◆ Given records ◆
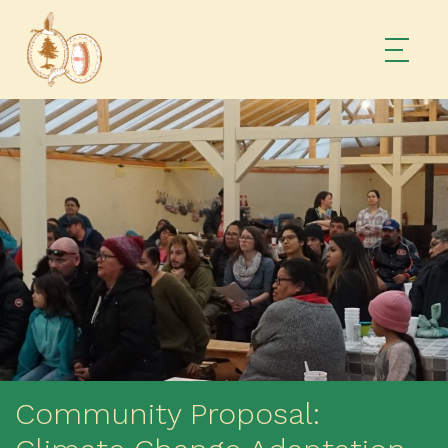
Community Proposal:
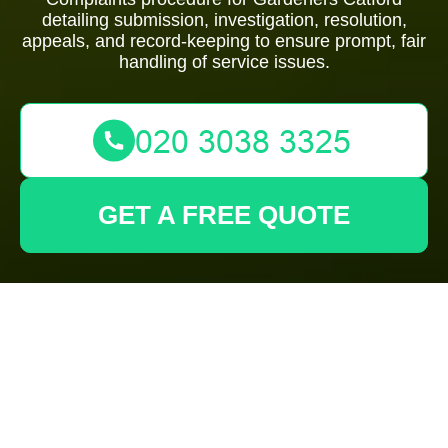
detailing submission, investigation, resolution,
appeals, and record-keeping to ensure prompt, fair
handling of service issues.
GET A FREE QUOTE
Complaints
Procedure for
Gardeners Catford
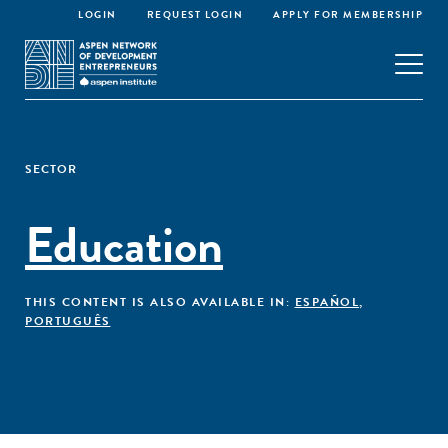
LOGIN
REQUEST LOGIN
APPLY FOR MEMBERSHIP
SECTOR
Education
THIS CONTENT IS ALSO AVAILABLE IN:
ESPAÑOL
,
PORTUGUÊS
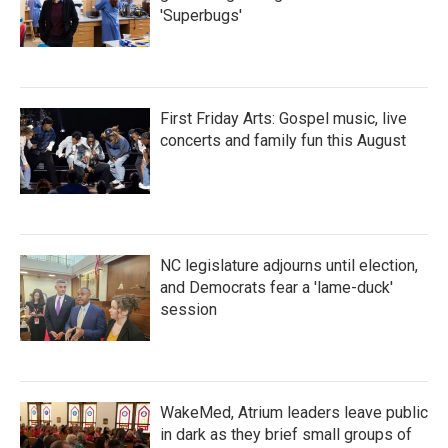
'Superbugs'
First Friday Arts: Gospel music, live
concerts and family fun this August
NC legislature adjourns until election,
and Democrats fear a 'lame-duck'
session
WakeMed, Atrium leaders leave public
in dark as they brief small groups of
...
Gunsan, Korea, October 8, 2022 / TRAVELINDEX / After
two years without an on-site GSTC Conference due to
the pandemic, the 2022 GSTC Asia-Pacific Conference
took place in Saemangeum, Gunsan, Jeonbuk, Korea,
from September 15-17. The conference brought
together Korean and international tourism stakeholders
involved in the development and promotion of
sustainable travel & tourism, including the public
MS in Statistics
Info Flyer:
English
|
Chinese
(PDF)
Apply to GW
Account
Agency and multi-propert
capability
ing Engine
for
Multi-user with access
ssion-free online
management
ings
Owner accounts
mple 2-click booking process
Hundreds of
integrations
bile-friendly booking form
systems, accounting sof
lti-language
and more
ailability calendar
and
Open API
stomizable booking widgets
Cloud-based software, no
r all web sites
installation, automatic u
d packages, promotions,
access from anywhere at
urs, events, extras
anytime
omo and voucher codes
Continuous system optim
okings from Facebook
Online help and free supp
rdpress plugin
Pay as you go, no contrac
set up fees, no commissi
...
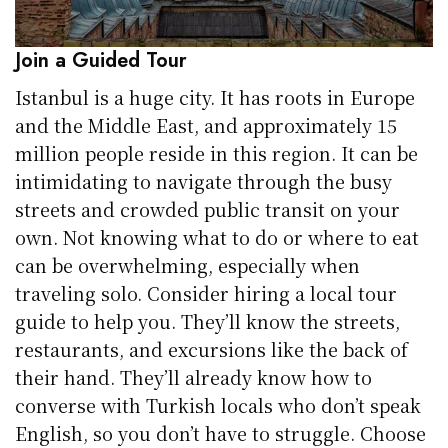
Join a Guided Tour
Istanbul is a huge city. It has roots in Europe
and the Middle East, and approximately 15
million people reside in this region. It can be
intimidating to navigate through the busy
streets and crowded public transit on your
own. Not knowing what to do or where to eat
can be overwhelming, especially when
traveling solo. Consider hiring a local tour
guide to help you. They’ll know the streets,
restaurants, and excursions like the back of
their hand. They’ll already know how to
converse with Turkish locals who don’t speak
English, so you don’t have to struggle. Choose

◆ What you should do ◆
Which lines above hold the string "Gunsan"? Please copy all of them.

◆ Answer section ◆
Gunsan, Korea, October 8, 2022 / TRAVELINDEX / After
took place in Saemangeum, Gunsan, Jeonbuk, Korea,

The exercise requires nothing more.